§ **Stored data entries**:
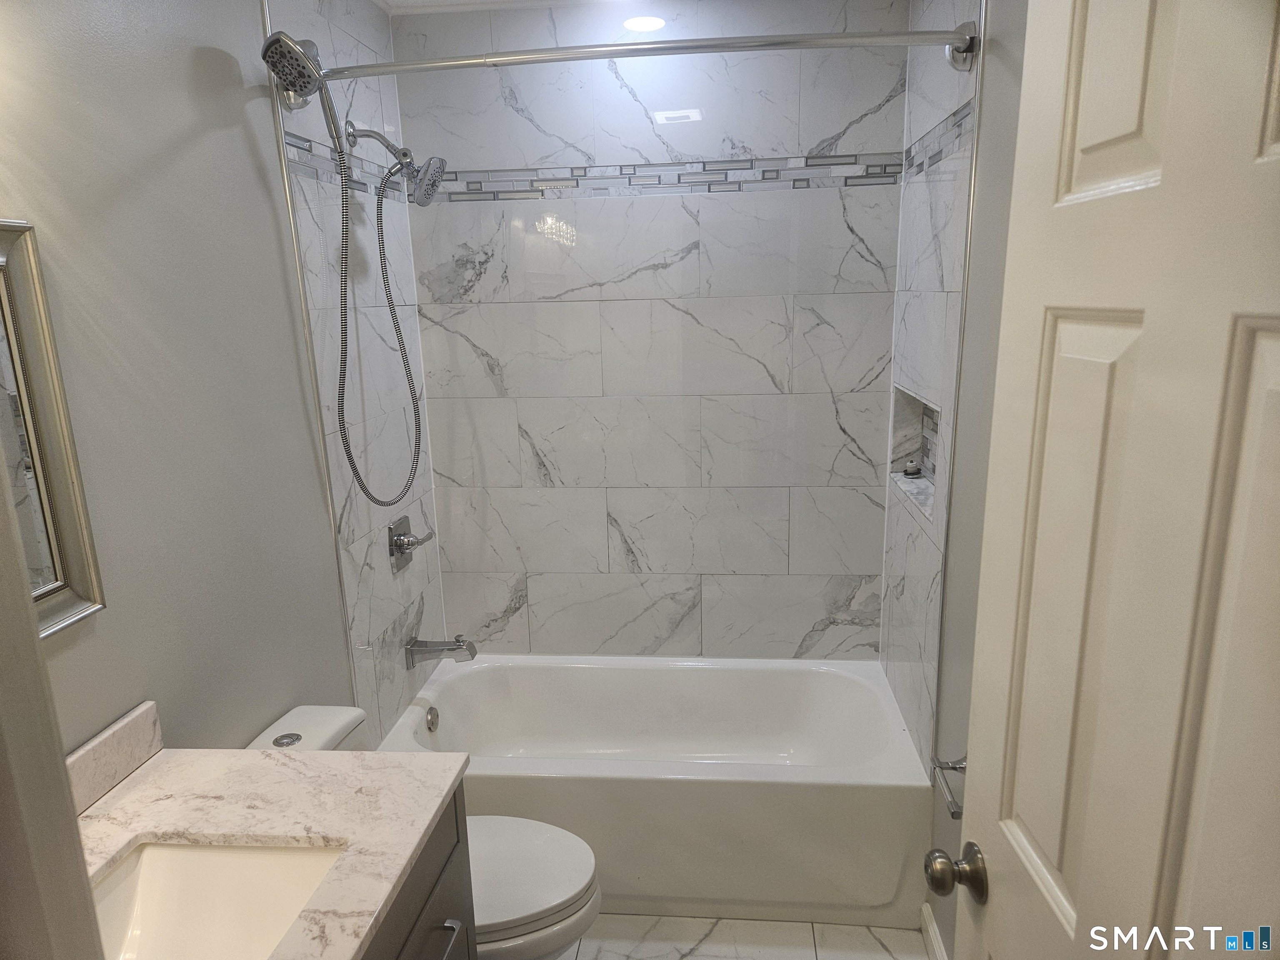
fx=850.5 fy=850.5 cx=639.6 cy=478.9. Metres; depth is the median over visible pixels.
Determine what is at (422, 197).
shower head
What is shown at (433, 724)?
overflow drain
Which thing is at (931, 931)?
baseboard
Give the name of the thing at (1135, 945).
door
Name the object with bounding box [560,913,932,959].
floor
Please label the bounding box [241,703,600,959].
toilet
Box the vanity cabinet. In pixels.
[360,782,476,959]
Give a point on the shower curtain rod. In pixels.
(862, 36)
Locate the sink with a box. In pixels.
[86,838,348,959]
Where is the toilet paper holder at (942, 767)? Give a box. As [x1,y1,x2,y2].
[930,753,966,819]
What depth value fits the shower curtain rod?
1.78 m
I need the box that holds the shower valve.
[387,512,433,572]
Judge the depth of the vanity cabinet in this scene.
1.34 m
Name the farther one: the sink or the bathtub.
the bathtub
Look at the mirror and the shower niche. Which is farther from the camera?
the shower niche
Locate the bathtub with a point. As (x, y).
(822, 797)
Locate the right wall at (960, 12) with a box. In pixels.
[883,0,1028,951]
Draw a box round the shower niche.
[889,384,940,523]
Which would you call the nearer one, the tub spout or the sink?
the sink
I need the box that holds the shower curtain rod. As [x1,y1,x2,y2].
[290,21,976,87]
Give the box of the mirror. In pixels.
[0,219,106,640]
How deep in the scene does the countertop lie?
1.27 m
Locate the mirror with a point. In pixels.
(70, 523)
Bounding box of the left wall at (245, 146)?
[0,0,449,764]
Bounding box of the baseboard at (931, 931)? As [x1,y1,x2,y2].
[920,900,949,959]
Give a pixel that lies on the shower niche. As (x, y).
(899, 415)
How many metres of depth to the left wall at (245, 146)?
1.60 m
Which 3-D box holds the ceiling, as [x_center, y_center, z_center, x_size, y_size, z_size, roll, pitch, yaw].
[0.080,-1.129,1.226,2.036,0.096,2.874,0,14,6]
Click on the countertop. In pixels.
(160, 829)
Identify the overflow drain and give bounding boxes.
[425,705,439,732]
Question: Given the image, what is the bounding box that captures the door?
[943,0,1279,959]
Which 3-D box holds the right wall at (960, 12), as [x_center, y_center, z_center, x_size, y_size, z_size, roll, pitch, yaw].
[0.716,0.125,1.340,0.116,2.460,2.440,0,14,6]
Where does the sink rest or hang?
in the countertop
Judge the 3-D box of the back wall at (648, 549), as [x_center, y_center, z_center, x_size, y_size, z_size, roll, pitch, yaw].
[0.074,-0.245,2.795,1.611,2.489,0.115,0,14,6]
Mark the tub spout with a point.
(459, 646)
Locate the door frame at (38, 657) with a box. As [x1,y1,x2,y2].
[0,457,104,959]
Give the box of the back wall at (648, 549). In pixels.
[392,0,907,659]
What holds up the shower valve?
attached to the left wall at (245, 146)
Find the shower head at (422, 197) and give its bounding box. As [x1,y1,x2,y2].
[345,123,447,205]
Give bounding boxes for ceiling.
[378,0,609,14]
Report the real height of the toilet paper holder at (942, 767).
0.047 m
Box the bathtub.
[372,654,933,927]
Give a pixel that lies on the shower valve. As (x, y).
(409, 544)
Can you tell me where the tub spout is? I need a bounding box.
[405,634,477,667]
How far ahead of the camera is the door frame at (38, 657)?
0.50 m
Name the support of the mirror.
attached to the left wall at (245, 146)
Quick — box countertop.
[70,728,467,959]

---

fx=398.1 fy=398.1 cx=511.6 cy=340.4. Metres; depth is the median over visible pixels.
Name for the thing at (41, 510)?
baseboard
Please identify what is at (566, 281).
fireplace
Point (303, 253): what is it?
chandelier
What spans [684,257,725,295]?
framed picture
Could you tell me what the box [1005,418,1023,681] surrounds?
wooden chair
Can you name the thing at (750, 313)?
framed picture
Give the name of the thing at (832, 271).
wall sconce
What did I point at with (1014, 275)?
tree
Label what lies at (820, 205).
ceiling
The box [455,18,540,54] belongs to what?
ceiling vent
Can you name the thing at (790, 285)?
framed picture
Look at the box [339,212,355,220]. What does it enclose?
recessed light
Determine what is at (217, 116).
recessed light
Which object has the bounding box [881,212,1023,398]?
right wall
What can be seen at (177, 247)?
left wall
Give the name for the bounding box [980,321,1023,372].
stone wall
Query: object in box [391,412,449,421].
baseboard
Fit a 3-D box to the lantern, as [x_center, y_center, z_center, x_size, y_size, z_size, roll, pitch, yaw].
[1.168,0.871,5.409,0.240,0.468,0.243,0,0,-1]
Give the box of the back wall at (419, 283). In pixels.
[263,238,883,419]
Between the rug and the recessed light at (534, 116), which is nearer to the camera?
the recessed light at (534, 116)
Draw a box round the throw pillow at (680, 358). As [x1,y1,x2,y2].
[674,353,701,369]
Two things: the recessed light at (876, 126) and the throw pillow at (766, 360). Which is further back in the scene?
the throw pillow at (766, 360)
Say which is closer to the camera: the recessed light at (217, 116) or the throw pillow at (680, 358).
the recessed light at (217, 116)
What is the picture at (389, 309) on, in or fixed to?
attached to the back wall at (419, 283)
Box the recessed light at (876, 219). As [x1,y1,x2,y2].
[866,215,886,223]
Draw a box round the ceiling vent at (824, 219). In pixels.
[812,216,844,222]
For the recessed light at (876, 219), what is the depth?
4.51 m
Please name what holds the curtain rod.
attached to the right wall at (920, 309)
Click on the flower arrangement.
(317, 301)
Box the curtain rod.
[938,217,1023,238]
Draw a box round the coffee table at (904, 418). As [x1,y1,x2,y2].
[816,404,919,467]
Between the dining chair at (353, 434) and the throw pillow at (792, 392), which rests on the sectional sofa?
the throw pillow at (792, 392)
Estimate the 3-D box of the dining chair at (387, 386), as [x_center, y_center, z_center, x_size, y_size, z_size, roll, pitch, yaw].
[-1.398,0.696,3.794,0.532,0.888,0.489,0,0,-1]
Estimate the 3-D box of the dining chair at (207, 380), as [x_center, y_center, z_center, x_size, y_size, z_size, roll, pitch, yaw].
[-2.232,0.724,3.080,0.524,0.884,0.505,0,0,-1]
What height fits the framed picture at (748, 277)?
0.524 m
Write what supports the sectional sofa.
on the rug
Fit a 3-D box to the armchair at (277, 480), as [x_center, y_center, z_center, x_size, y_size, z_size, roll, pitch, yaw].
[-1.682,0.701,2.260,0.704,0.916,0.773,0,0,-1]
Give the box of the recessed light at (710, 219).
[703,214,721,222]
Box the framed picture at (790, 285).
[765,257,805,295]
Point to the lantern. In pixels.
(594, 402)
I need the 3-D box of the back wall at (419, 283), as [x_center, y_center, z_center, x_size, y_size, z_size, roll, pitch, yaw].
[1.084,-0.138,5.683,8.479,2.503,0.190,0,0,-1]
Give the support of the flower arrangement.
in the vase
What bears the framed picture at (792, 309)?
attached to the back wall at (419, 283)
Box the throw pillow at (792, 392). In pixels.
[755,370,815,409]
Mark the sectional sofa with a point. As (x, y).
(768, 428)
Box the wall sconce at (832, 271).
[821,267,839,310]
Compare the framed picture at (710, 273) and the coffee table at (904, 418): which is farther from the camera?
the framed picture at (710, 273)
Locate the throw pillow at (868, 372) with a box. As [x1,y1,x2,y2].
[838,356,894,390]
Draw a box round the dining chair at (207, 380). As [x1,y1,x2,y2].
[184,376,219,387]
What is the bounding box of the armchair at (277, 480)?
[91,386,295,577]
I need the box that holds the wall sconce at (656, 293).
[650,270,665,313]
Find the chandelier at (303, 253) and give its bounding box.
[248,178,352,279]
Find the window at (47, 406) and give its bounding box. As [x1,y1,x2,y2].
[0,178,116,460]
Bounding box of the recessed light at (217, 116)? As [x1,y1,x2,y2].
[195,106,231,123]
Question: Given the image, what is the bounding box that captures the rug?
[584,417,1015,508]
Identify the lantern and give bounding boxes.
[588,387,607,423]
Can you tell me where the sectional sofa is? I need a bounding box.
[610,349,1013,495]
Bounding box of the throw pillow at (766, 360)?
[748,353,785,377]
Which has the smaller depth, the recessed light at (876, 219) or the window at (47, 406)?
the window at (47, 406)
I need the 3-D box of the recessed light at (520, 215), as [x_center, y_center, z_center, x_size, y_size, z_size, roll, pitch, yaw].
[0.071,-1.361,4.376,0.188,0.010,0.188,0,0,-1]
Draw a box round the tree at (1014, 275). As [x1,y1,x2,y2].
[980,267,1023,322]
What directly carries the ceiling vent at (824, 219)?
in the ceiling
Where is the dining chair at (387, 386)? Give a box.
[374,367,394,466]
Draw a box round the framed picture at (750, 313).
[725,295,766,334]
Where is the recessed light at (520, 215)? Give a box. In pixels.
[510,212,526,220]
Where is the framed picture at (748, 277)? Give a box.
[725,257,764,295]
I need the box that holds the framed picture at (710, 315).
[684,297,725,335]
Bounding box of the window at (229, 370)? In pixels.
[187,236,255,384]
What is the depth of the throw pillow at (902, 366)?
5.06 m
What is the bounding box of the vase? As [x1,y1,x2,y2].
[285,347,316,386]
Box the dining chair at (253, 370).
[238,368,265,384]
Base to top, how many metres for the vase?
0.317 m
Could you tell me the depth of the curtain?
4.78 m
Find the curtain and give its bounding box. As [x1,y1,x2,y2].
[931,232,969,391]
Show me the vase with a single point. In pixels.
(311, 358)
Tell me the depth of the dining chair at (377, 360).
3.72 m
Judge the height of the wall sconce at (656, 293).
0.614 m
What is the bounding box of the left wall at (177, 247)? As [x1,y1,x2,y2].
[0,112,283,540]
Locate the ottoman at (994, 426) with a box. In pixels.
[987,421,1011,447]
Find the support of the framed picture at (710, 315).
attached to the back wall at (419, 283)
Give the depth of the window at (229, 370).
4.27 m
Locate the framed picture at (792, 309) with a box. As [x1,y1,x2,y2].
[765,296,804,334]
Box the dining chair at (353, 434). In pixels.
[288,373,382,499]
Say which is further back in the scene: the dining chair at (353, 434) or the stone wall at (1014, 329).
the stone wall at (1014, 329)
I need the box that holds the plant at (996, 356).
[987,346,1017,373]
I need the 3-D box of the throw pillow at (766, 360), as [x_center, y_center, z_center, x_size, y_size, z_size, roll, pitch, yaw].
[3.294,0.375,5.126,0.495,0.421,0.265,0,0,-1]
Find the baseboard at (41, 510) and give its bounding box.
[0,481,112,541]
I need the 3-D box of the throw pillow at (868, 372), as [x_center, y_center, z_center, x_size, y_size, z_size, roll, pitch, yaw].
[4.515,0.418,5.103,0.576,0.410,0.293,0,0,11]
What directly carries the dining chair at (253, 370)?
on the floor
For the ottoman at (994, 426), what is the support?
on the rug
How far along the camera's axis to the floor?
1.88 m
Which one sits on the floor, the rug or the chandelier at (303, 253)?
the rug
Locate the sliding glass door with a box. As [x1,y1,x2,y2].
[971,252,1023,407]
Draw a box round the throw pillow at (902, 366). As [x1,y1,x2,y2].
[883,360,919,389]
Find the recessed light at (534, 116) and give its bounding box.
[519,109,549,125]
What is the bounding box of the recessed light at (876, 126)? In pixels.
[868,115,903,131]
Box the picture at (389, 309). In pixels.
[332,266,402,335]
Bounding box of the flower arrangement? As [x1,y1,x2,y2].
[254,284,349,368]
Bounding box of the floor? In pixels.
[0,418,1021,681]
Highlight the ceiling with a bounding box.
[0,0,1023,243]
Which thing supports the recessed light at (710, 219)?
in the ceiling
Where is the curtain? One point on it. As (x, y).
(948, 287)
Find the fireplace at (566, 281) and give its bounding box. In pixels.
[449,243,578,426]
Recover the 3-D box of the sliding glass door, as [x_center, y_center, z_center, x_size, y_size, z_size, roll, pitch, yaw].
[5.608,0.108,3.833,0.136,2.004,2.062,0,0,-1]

§ **Assigned task**:
Only one thing belongs in the answer: the number of lines of the data that contain the string "visible".

§ **Completed exercise**:
2